I had the pleasure of reading a tale in a new series of fables for grown-ups called Tales by Trees. They are a Finnish book series that is launching in English. Each one is short, more extra-long story than novella. There are lovely illustrations too.
The story I read, The Carpenter, is a bittersweet story about a gifted carpenter who becomes the emperor’s master of all things wood. He makes cabinets and decorations and whatever the emperor desires. His work is so beautiful people come from across the empire to see it.
One evening his children are playing on the floor and his daughter kills an ant that was carrying a large leaf back to its home. The carpenter’s son scolds his sister telling her, “You shouldn’t break anything you don’t know how to build.” This gives the carpenter pause. Back at work the next day, his heart is no longer in it and eventually the beauty and art of his craftsmanship begin to fade.
The emperor decides the carpenter must be burnt out, after all, he has only ever had the chance to create what he has been told. So he tells the carpenter that he can take his time and create something for himself. He can have as long as he wants. The carpenter agrees on the proviso that the emperor cannot see his creation until it is complete.

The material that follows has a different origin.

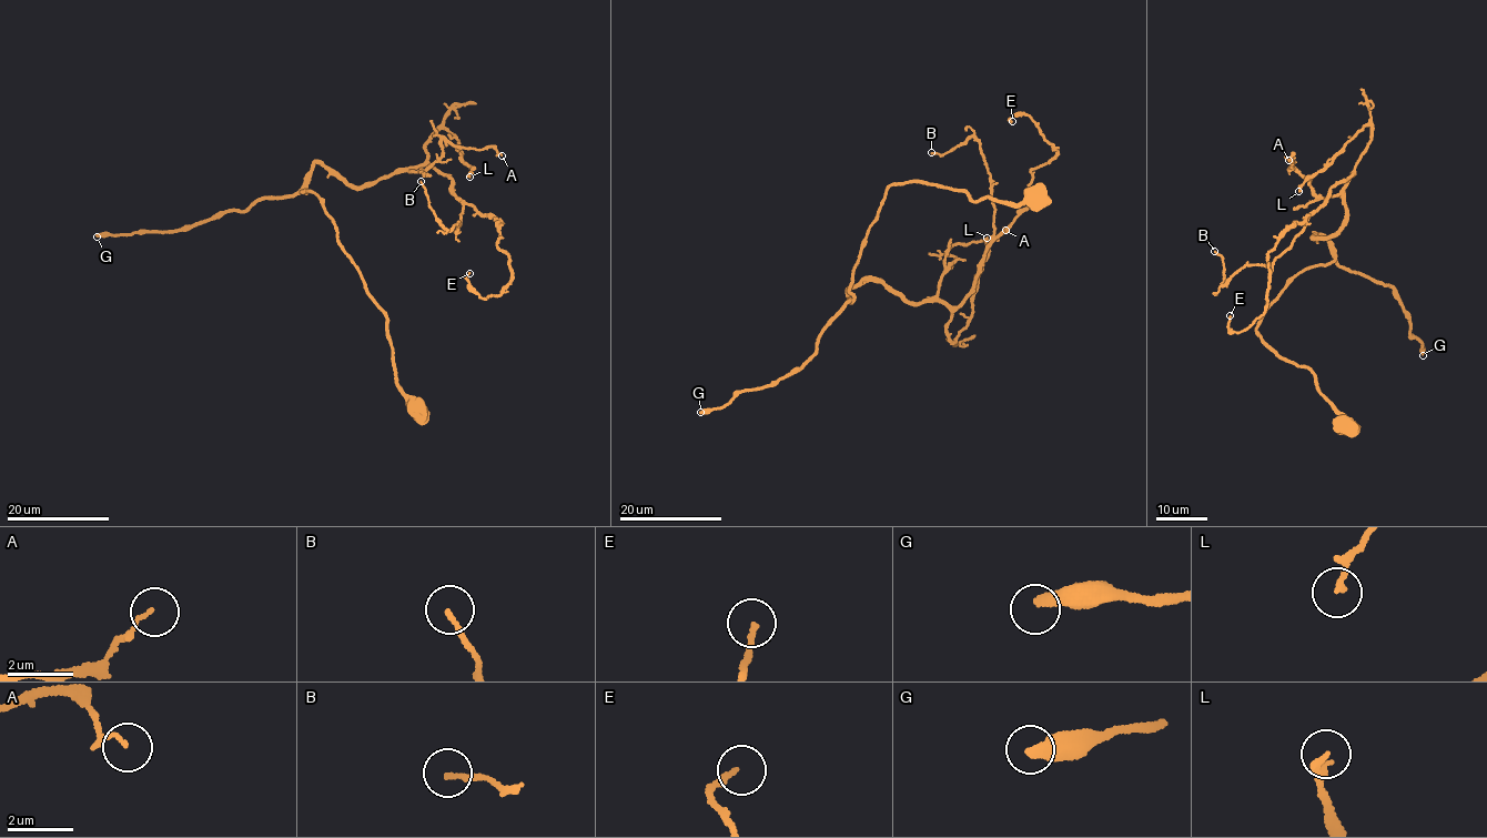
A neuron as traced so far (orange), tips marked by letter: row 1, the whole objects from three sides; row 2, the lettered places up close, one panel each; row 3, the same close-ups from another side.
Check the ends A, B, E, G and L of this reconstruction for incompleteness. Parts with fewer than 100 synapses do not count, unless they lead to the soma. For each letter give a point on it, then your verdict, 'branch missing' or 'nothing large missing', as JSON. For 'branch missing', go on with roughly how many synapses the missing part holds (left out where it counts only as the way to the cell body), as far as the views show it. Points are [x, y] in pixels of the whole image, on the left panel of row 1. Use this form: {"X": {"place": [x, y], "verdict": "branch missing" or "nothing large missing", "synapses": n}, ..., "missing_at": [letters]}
{"A": {"place": [502, 155], "verdict": "nothing large missing"}, "B": {"place": [421, 181], "verdict": "nothing large missing"}, "E": {"place": [469, 273], "verdict": "nothing large missing"}, "G": {"place": [97, 236], "verdict": "branch missing", "synapses": 300}, "L": {"place": [469, 177], "verdict": "nothing large missing"}, "missing_at": ["G"]}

And so the carpenter closes himself up in his workshop. The years pass. His wife dies and his children grow up, marry and move away. And still the carpenter works. After 30 years the workshop falls silent. The emperor stands outside the door, waiting. After three days there is still no sound. The emperor has his men break down the door. Inside the carpenter is dead at the foot of his his creation.
What the carpenter made is not what the emperor expected. He is furious and has it destroyed and the wood used to fuel the palace fireplaces. As the carpenter’s creation is burning, the emperor dies and does not see the beautiful miracle that happens.
I will not tell you what the carpenter made nor what the miracle was. It is all connected back to what his son said at the beginning. It is a wonderful story well-told and I enjoyed it very much. If this is any indication of what the series is like, they will all be good reading.